Panici Pierluigi Benedetti, Anceschi Maurizio, Borgia Maria Luisa, Bresadola Luciano, Masselli Gabriele, Parasassi Tiziana, Perrone Giuseppina, Brunelli Roberto
Department of Gynecology, Obstetrics and Urology, Universita Sapienza, Roma, Italy.
J Matern Fetal Neonatal Med. 2012 Dec;25(12):2512-6. doi: 10.3109/14767058.2012.712566. Epub 2012 Sep 20.
To evaluate whether aorta balloon occlusion decreases the rate of hysterectomies and maternal morbidity during extirpative surgery of placenta previa accreta or increta.
We prospectively assessed 33 consecutive patients with placenta praevia and MRI diagnosis of multifocal accreta or increta.

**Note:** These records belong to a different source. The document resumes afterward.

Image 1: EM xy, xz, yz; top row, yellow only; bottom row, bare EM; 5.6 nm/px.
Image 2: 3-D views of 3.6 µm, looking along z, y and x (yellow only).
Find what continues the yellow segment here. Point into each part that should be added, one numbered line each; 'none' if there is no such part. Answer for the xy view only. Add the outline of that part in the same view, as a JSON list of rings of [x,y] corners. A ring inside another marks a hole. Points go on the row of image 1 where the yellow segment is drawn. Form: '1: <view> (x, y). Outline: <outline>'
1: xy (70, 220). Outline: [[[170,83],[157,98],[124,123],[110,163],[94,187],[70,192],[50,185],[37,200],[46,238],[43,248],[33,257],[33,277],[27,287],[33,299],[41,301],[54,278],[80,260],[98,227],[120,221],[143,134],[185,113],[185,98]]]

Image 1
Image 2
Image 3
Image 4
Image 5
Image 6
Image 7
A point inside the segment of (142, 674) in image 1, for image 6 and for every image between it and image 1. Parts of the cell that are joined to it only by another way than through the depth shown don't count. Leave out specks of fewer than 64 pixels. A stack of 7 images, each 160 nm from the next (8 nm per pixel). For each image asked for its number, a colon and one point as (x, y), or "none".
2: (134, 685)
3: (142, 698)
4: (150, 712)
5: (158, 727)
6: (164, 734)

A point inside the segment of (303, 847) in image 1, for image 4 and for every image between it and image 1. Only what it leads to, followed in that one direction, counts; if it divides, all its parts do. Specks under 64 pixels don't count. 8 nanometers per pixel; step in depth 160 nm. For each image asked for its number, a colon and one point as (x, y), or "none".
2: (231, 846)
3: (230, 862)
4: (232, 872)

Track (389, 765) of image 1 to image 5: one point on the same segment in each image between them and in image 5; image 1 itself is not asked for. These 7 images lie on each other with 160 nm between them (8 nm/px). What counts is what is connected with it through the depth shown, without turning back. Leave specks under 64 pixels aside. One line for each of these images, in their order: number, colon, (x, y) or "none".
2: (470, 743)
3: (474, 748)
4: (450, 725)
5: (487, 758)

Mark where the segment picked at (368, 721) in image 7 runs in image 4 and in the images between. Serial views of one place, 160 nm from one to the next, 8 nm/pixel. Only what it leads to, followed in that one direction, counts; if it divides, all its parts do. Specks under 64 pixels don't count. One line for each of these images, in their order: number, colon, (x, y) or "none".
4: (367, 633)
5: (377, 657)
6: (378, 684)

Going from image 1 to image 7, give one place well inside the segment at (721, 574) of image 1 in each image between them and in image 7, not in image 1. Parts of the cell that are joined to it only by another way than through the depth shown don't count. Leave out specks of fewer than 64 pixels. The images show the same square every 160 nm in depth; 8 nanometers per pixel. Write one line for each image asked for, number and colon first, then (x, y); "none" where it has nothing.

Manual removal of the placenta was performed during a scheduled caesarean delivery. In 15 patients, surgery was preceded by balloon catheterization of the abdominal aorta (Intra Abdominal Balloon Occlusion: IABO); 18 patients refusing IABO were considered as controls. We used Fisher's exact test for categorical variables and Mann-Whitney test for continuous variables.
In the IABO group we observed significant decreases in incidence of hysterectomy, estimated blood loss, number of transfused units of red blood cells, postoperative stay and admission to Intensive Care Unit. No IABO-related complications were reported.
During scheduled caesarean section for placenta previa multifocally accreta or increta, IABO can prevent hysterectomy in many cases and improves perioperative outcome as it gives the operator time to achieve the haemostasis via curettage and oversewing of the implantation site with acceptable blood loss.
评估主动脉球囊阻断术是否能降低前置胎盘植入或穿透性植入患者子宫切除术的发生率及孕产妇发病率。
我们前瞻性评估了33例经MRI诊断为多灶性胎盘植入或穿透性植入的前置胎盘患者。在计划性剖宫产时进行人工剥离胎盘。15例患者在手术前进行了腹主动脉球囊导管插入术(腹主动脉球囊阻断术:IABO);18例拒绝IABO的患者作为对照。分类变量采用Fisher精确检验,连续变量采用Mann-Whitney检验。
在IABO组中,我们观察到子宫切除术的发生率、估计失血量、红细胞输注单位数、术后住院时间和入住重症监护病房的人数均显著降低。未报告与IABO相关的并发症。
在计划性剖宫产治疗多灶性胎盘植入或穿透性植入的前置胎盘时,IABO在许多情况下可避免子宫切除术,并改善围手术期结局,因为它能让术者有时间通过刮宫和对植入部位进行缝合止血,且失血量可接受。